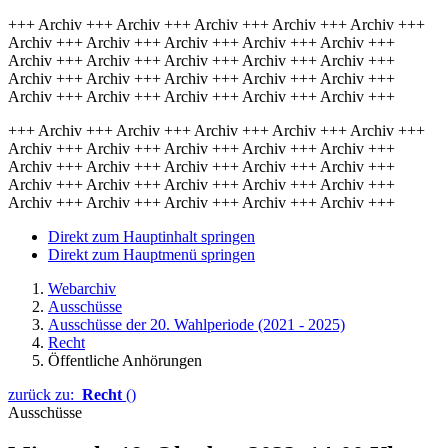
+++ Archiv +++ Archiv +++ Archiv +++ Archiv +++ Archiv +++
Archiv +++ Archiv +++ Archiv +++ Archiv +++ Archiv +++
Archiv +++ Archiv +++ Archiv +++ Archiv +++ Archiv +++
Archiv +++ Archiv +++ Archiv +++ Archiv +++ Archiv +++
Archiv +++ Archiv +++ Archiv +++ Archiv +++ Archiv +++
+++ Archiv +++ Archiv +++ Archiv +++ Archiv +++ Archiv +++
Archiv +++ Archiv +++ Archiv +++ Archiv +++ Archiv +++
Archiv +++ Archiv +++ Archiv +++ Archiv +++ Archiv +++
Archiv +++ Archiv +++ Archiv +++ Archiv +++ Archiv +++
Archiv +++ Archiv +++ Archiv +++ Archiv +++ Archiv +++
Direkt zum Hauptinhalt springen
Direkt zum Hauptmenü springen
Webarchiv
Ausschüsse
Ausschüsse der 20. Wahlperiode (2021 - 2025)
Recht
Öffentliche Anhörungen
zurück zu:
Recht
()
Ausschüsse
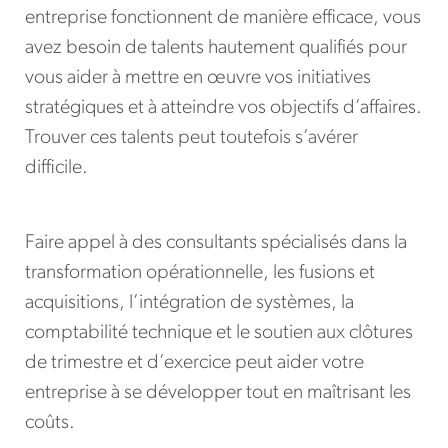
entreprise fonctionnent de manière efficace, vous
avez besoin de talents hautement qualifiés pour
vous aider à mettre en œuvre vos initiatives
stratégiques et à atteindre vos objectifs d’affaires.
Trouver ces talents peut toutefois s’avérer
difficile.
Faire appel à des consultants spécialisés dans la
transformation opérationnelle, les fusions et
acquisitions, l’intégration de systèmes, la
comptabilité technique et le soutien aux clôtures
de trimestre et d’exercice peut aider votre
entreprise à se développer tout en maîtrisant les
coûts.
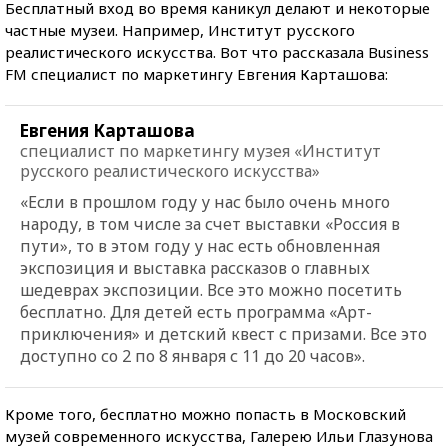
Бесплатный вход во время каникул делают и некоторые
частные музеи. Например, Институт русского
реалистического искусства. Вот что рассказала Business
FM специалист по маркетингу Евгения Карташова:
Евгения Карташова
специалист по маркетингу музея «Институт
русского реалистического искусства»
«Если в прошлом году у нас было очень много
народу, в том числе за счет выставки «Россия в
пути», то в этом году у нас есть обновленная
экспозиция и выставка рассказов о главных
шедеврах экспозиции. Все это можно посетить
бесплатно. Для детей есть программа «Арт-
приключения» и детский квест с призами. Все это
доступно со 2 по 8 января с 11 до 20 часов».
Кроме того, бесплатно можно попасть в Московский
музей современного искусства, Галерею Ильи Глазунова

TASK INSTRUCTIONS.
Could you reproduce the entries verbatim, leaving out all pictures?

WRITTEN RESPONSE.
+++ Archiv +++ Archiv +++ Archiv +++ Archiv +++ Archiv +++
Archiv +++ Archiv +++ Archiv +++ Archiv +++ Archiv +++
Archiv +++ Archiv +++ Archiv +++ Archiv +++ Archiv +++
Archiv +++ Archiv +++ Archiv +++ Archiv +++ Archiv +++
Archiv +++ Archiv +++ Archiv +++ Archiv +++ Archiv +++
+++ Archiv +++ Archiv +++ Archiv +++ Archiv +++ Archiv +++
Archiv +++ Archiv +++ Archiv +++ Archiv +++ Archiv +++
Archiv +++ Archiv +++ Archiv +++ Archiv +++ Archiv +++
Archiv +++ Archiv +++ Archiv +++ Archiv +++ Archiv +++
Archiv +++ Archiv +++ Archiv +++ Archiv +++ Archiv +++
Direkt zum Hauptinhalt springen
Direkt zum Hauptmenü springen
Webarchiv
Ausschüsse
Ausschüsse der 20. Wahlperiode (2021 - 2025)
Recht
Öffentliche Anhörungen
zurück zu:
Recht
()
Ausschüsse
entreprise fonctionnent de manière efficace, vous
avez besoin de talents hautement qualifiés pour
vous aider à mettre en œuvre vos initiatives
stratégiques et à atteindre vos objectifs d’affaires.
Trouver ces talents peut toutefois s’avérer
difficile.
Faire appel à des consultants spécialisés dans la
transformation opérationnelle, les fusions et
acquisitions, l’intégration de systèmes, la
comptabilité technique et le soutien aux clôtures
de trimestre et d’exercice peut aider votre
entreprise à se développer tout en maîtrisant les
coûts.
Бесплатный вход во время каникул делают и некоторые
частные музеи. Например, Институт русского
реалистического искусства. Вот что рассказала Business
FM специалист по маркетингу Евгения Карташова:
Евгения Карташова
специалист по маркетингу музея «Институт
русского реалистического искусства»
«Если в прошлом году у нас было очень много
народу, в том числе за счет выставки «Россия в
пути», то в этом году у нас есть обновленная
экспозиция и выставка рассказов о главных
шедеврах экспозиции. Все это можно посетить
бесплатно. Для детей есть программа «Арт-
приключения» и детский квест с призами. Все это
доступно со 2 по 8 января с 11 до 20 часов».
Кроме того, бесплатно можно попасть в Московский
музей современного искусства, Галерею Ильи Глазунова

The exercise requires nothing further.